Preparing a simple Model.

In [None]:
cnnModel = keras.Sequential()
cnnModel.add(layers.Conv2D(input_shape=[28,28,1],filters = 32, kernel_size = 3, strides = 1,
                       activation = 'relu'))
cnnModel.add(layers.Conv2D(filters = 32, kernel_size = 3, strides = 1,
                       activation = 'relu'))
cnnModel.add(layers.MaxPool2D(pool_size = 2, strides = 2))
cnnModel.add(layers.Conv2D(filters = 64, kernel_size = 3, strides = 1,
                       activation = 'relu'))
cnnModel.add(layers.Conv2D(filters = 64, kernel_size = 3, strides = 1,
                       activation = 'relu'))
cnnModel.add(layers.MaxPool2D(pool_size = 2, strides = 2))
cnnModel.add(layers.Flatten())
cnnModel.add(layers.Dense(units = 512, activation = 'relu'))
cnnModel.add(layers.Dense(units = 10, activation = 'softmax'))
cnnModel.summary()

Necessary components in training procedure: <b>Optimizer</b>, <b>loss</b> and <b>metrics</b>.

In [None]:
optimizer = tf.keras.optimizers.RMSprop()

compute_loss = tf.keras.losses.SparseCategoricalCrossentropy()

compute_accuracy = tf.keras.metrics.SparseCategoricalAccuracy()

Automatic differentiation is useful for implementing machine learning algorithms such as backpropagation for training neural networks. During eager execution, use tf.GradientTape to trace operations for computing gradients later.

All forward-pass operations get recorded to a "tape". To compute the gradient, play the tape backwards and then discard. So a particular tf.GradientTape can only compute gradient once; subsequent calls throw a runtime error.

In [None]:
def train_one_step(model, optimizer, x, y):
    with tf.GradientTape() as tape:
        logits = model(x)
        loss = compute_loss(y, logits)

    grads = tape.gradient(loss, model.trainable_variables)
    optimizer.apply_gradients(zip(grads, model.trainable_variables))

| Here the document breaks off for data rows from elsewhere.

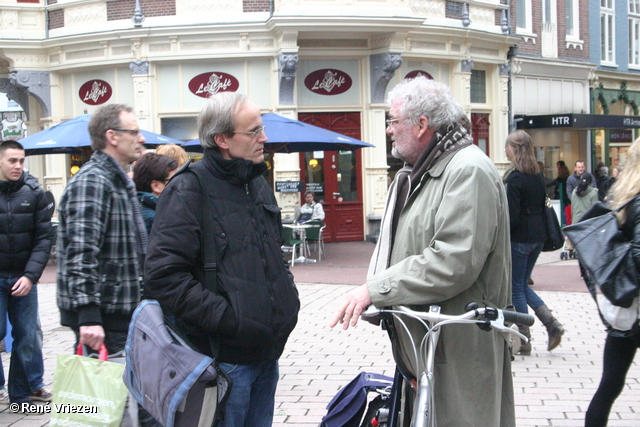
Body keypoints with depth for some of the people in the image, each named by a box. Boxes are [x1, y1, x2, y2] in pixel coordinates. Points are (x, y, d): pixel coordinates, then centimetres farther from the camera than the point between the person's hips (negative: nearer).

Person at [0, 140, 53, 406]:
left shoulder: (34, 193, 1)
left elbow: (43, 238, 0)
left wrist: (30, 275, -10)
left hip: (24, 277, 1)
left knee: (27, 335, 5)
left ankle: (27, 389, 19)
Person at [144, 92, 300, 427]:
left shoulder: (258, 184, 15)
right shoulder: (188, 191, -13)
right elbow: (163, 276, -21)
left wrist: (287, 297, 11)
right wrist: (227, 319, -22)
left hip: (267, 352, 8)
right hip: (224, 358, -8)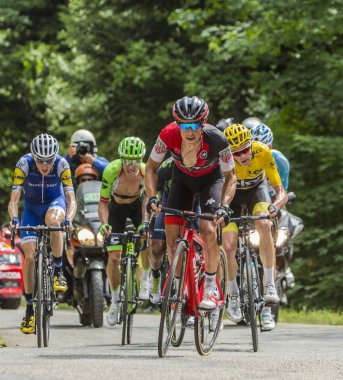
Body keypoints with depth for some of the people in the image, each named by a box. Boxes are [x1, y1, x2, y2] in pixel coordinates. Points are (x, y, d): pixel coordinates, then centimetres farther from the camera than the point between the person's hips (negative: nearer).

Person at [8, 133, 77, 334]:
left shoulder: (61, 165, -27)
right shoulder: (24, 164, -27)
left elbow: (71, 199, -29)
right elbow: (14, 200, -28)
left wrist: (68, 219, -48)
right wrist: (14, 219, -47)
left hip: (55, 203, -1)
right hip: (31, 207, 1)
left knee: (53, 220, -38)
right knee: (30, 256, -12)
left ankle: (58, 272, -22)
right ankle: (30, 309, 1)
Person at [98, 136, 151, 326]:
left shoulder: (146, 172, -30)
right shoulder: (111, 171, -33)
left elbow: (147, 199, -20)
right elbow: (103, 202, -26)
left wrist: (145, 222, -37)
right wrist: (104, 224, -41)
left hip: (137, 205, 0)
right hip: (117, 206, 0)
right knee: (114, 256, -8)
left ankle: (145, 281, -4)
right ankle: (115, 300, 9)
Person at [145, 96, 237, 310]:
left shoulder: (216, 140, -35)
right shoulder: (169, 135, -32)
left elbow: (230, 176, -20)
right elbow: (151, 167, -15)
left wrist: (224, 205, -35)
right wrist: (152, 197, -30)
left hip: (210, 179, -2)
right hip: (182, 180, 2)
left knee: (208, 231, -24)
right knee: (172, 238, -8)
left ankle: (211, 287, -9)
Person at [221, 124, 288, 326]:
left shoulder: (263, 152, -32)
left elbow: (282, 192, -28)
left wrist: (275, 206, -50)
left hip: (256, 188, 0)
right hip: (232, 193, 0)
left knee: (264, 225, -32)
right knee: (228, 247, -15)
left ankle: (270, 285, -23)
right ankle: (233, 295, 11)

    compute_accuracy(y, logits)
    return loss

tf.function annotation will construct a graph by packing operations in the function, which may reduce the running time. However, more time is needed for initializing the graph.

In [None]:
subTrainDataset = trainDataset.batch(64).take(1000)

In [None]:
@tf.function
def train(model, optimizer, trainDataset):
    step =  0
    for x,y in subTrainDataset:
        step += 1
        loss = train_one_step(model, optimizer, x, y)
        if tf.equal(step % 50, 0):
            tf.print("loss: ", loss, " accuracy :", compute_accuracy.result())

In [None]:
train(cnnModel, optimizer, trainDataset)